Resident Keri Webb said many older residents depended on community cars, which were generally used every day.
“So they rely on friends, on the house, on volunteer drivers.”
Job seekers stranded without transport
Lack of transport options can also be a major barrier for job seekers, according to Lyndon Stevenson, managing director of Community Transport Services Tasmania.
“A high percentage of people looking for work do not have a driver’s license or are unable to take public transport or there is no family or friends to provide transport “, did he declare.
One solution could be a transportation service run by his organization called Area Connect, which combines the scale of public transportation with the flexibility of a taxi.

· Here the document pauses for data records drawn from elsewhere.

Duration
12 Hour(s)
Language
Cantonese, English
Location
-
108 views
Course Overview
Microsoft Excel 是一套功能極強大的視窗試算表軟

Job seekers can use Area Connect’s “jobs bus” to get to work, or to be connected to existing means of transport.
“It’s responsive, it’s very nimble and very flexible,” Stevenson said.
Area Connect was launched in the Derwent Valley and will be extended to areas such as the east coast this year under a $20.5 million government scheme.
Workforce Growth Minister Roger Jeansch said he hoped the service would help more than 2,000 Tasmanians find work over the next three years.
“Area Connect fills a gap where there are no other convenient transport options, or where regular transport services are not running, so people can get to where they need to be for work or learning,” did he declare.
“As each service goes live, it will be tailored to the specific needs of the community and integrated with other public transport options to make journeys as seamless as possible.”
Locals understand you can’t live in a rural area and expect city-level services, but Mayor Mick Tucker believes these initiatives will help meet the transportation challenge.
“When you’re in a rural community, if you can get to where you need to be, whether it’s going to school or working, guess what, Shanks’ pony doesn’t always work,” he said. he declares.
“Small communities push above their weight and we try to make sure no one is left behind.”